(Data begins)

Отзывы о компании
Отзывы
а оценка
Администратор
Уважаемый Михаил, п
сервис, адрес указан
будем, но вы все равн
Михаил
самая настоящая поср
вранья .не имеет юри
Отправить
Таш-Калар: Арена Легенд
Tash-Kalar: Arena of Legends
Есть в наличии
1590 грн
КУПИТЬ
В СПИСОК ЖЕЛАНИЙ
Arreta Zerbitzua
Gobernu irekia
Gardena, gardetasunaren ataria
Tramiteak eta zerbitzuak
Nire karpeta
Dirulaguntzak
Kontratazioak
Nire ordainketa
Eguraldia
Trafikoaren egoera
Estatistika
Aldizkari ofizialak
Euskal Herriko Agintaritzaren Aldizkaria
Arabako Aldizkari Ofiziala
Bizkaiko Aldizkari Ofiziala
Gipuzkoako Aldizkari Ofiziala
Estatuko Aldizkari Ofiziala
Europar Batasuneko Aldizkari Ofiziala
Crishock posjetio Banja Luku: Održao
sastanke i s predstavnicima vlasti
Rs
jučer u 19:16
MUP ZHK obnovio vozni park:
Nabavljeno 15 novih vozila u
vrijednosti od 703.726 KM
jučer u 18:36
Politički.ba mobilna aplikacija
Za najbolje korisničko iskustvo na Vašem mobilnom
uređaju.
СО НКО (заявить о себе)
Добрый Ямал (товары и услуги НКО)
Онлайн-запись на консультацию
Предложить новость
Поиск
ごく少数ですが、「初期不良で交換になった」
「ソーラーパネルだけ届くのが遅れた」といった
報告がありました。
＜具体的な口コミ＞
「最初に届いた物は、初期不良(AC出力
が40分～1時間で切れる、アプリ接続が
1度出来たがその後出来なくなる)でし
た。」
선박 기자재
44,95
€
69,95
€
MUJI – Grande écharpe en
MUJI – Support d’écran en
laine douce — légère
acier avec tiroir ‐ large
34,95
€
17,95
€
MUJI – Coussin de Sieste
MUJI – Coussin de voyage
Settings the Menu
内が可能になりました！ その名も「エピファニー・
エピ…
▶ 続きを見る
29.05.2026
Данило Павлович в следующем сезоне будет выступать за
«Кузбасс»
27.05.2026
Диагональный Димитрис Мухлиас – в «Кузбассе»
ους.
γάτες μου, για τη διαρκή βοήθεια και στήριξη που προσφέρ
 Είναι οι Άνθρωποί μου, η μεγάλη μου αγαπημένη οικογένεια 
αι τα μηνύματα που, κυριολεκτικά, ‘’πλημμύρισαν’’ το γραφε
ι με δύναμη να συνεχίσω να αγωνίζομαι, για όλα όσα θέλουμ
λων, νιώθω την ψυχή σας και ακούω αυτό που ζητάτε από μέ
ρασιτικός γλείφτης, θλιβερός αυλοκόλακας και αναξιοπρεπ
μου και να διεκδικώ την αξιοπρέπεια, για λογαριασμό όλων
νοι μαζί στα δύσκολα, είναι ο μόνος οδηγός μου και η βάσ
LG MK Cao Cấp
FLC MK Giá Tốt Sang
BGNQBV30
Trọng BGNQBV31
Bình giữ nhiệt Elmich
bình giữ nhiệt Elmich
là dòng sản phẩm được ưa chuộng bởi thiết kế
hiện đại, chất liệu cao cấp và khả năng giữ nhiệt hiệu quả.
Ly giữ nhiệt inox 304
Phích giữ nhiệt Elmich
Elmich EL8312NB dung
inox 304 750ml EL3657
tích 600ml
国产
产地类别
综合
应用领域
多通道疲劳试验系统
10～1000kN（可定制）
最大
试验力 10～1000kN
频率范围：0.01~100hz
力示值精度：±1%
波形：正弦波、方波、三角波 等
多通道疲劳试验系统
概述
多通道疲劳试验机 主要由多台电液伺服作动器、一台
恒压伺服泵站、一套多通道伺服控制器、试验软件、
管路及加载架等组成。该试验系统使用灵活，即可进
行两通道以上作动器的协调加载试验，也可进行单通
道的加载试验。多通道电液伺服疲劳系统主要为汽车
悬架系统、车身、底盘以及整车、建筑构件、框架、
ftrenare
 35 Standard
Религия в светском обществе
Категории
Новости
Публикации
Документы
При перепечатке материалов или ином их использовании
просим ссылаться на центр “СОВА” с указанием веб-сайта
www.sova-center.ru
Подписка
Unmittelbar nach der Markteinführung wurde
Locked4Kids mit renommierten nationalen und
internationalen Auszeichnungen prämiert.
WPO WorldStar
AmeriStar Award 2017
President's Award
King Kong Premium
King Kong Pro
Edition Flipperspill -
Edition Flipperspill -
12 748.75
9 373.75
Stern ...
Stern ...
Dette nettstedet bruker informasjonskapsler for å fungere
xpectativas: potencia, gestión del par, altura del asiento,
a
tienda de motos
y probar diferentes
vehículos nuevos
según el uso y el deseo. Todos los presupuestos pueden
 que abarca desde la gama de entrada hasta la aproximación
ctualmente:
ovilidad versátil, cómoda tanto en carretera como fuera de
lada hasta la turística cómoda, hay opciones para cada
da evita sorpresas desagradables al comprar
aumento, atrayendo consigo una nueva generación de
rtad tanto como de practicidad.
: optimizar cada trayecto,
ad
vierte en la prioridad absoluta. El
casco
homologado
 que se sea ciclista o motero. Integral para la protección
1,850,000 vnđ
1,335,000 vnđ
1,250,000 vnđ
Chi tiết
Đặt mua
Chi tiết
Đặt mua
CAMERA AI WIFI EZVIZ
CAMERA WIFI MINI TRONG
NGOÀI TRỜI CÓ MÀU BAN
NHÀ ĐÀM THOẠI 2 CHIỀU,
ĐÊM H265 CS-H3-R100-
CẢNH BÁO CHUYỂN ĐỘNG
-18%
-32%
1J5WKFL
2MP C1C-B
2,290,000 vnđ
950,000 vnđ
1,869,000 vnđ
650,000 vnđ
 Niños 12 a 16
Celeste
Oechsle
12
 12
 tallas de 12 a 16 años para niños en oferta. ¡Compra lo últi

(Data ends)

Work through the records above. Copy every line with the string "WIFI".

Output of the task:
CAMERA AI WIFI EZVIZ
CAMERA WIFI MINI TRONG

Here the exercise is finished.